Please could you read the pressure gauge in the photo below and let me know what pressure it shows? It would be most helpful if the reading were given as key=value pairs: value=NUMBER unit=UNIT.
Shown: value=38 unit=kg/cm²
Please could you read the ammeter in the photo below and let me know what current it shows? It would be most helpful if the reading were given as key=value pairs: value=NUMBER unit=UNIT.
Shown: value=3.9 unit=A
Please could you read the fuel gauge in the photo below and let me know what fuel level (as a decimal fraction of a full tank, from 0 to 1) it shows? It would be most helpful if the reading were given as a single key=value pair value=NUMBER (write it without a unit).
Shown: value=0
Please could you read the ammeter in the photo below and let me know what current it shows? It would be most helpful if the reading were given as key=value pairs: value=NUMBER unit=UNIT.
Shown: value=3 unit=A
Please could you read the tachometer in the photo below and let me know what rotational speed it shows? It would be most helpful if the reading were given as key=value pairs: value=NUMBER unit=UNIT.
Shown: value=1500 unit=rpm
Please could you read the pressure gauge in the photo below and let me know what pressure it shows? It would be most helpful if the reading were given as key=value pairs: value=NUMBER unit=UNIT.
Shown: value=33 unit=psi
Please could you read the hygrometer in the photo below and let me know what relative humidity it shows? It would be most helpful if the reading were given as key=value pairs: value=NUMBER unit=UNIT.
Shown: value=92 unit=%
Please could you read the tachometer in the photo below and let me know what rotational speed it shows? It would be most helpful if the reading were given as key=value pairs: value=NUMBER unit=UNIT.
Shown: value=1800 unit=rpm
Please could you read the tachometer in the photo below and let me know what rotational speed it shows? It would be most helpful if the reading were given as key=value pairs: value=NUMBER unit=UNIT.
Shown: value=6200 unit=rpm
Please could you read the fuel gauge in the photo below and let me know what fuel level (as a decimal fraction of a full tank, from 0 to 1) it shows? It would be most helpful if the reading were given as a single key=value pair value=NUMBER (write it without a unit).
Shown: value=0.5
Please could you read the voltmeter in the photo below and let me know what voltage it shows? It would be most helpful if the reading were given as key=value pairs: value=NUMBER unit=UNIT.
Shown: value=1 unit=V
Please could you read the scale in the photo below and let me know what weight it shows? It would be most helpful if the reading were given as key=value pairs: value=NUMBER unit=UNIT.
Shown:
☆ ☆ ☆ ☆ ☆ ☆ ☆
= Work to be completed =
Reproduce all of the data above, swapping each occurrence of "ammeter" for "current meter" and leaving everything else unchanged.

= Response to the exercise =
Please could you read the pressure gauge in the photo below and let me know what pressure it shows? It would be most helpful if the reading were given as key=value pairs: value=NUMBER unit=UNIT.
Shown: value=38 unit=kg/cm²
Please could you read the current meter in the photo below and let me know what current it shows? It would be most helpful if the reading were given as key=value pairs: value=NUMBER unit=UNIT.
Shown: value=3.9 unit=A
Please could you read the fuel gauge in the photo below and let me know what fuel level (as a decimal fraction of a full tank, from 0 to 1) it shows? It would be most helpful if the reading were given as a single key=value pair value=NUMBER (write it without a unit).
Shown: value=0
Please could you read the current meter in the photo below and let me know what current it shows? It would be most helpful if the reading were given as key=value pairs: value=NUMBER unit=UNIT.
Shown: value=3 unit=A
Please could you read the tachometer in the photo below and let me know what rotational speed it shows? It would be most helpful if the reading were given as key=value pairs: value=NUMBER unit=UNIT.
Shown: value=1500 unit=rpm
Please could you read the pressure gauge in the photo below and let me know what pressure it shows? It would be most helpful if the reading were given as key=value pairs: value=NUMBER unit=UNIT.
Shown: value=33 unit=psi
Please could you read the hygrometer in the photo below and let me know what relative humidity it shows? It would be most helpful if the reading were given as key=value pairs: value=NUMBER unit=UNIT.
Shown: value=92 unit=%
Please could you read the tachometer in the photo below and let me know what rotational speed it shows? It would be most helpful if the reading were given as key=value pairs: value=NUMBER unit=UNIT.
Shown: value=1800 unit=rpm
Please could you read the tachometer in the photo below and let me know what rotational speed it shows? It would be most helpful if the reading were given as key=value pairs: value=NUMBER unit=UNIT.
Shown: value=6200 unit=rpm
Please could you read the fuel gauge in the photo below and let me know what fuel level (as a decimal fraction of a full tank, from 0 to 1) it shows? It would be most helpful if the reading were given as a single key=value pair value=NUMBER (write it without a unit).
Shown: value=0.5
Please could you read the voltmeter in the photo below and let me know what voltage it shows? It would be most helpful if the reading were given as key=value pairs: value=NUMBER unit=UNIT.
Shown: value=1 unit=V
Please could you read the scale in the photo below and let me know what weight it shows? It would be most helpful if the reading were given as key=value pairs: value=NUMBER unit=UNIT.
Shown:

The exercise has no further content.